Jakob Kiilerich

Personal information
- Full name: Jakob Kiilerich Rask
- Date of birth: 10 May 2000 (age 26)
- Place of birth: Horsens, Denmark
- Height: 1.90 m (6 ft 3 in)
- Position: Centre-back

Team information
- Current team: Zulte Waregem
- Number: 5

Youth career
- 0000–2019: Horsens

Senior career*
- Years: Team / Apps / (Gls)
- 2019–2024: Kolding / 113 / (7)
- 2024: → Mjällby (loan) / 21 / (2)
- 2025: Mjällby / 17 / (1)
- 2025–: Zulte Waregem / 29 / (0)

= Jakob Kiilerich =

Danish footballer (born 2000)

Jakob Kiilerich Rask (born 10 May 2000) is a Danish footballer who plays as a centre-back for Belgian Pro League club Zulte Waregem.

==Career==
He was born in Horsens. Playing for the academy of AC Horsens, he was lauded as the best player for the U17 team in the first half of the 2016–17 season.
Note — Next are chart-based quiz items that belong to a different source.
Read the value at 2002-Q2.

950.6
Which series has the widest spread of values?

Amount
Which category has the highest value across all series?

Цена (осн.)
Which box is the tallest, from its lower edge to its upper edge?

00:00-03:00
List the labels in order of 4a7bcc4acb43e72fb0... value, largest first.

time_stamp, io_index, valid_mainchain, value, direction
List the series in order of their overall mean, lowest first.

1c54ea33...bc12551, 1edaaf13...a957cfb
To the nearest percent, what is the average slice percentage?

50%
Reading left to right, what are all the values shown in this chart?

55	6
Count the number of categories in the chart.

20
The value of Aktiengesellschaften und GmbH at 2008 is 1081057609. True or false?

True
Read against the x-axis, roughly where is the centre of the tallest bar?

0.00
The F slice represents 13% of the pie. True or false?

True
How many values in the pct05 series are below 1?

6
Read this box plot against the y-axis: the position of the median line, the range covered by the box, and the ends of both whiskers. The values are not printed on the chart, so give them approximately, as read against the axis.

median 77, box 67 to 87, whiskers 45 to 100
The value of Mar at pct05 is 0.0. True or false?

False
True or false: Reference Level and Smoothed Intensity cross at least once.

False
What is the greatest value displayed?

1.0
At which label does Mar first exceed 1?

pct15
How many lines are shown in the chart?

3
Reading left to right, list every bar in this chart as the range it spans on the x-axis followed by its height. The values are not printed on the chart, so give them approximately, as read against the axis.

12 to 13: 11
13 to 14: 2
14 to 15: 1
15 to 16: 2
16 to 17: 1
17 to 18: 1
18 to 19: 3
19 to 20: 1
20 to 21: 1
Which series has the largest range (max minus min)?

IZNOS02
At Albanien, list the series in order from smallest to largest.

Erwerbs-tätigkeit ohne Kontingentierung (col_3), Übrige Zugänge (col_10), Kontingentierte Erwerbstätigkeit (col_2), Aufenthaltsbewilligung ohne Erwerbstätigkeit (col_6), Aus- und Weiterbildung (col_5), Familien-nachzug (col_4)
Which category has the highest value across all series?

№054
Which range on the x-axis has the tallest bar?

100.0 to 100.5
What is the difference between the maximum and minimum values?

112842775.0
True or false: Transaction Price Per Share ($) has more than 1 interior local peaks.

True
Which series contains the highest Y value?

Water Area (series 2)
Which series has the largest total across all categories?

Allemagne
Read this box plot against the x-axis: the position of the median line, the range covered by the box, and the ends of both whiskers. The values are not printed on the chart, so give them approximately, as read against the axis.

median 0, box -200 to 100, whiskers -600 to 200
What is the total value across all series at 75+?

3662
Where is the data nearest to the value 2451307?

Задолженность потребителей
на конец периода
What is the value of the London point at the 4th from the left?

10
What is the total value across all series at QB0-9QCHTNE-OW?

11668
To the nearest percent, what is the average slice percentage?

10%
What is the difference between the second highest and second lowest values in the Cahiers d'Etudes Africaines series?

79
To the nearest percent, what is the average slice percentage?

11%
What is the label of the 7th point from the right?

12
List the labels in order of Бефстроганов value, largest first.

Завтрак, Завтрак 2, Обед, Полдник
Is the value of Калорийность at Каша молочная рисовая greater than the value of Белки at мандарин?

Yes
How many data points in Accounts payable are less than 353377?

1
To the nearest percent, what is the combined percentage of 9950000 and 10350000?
Kiilerich started his senior career in Kolding IF, making his debut in the Danish 1st Division in 2019. In March 2024 he was loaned by Swedish Allsvenskan team Mjällby AIF. In his Allsvenskan debut on 21 April, he also scored a goal, though Mjällby lost 2–1. On 29 April, he scored his second goal, this time a decisive goal in a 3–2 victory over Kalmar. However, Kiilerich was accused of handballing as the goal went in, which would be illegal. Kiilerich claimed that the ball hit his shoulder, which is legal. No video gave a clear answer.

On 30 September 2024, it was announced that Kiilerich would join Mjällby permanently in 2025.

On 3 August 2025, Kiilerich signed for Belgian Pro League club Zulte Waregem from Mjällby with immediate effect.

==Personal life==
When joining Mjällby he took up residence in Sölvesborg, being an immediate neighbour of five Mjällby teammates.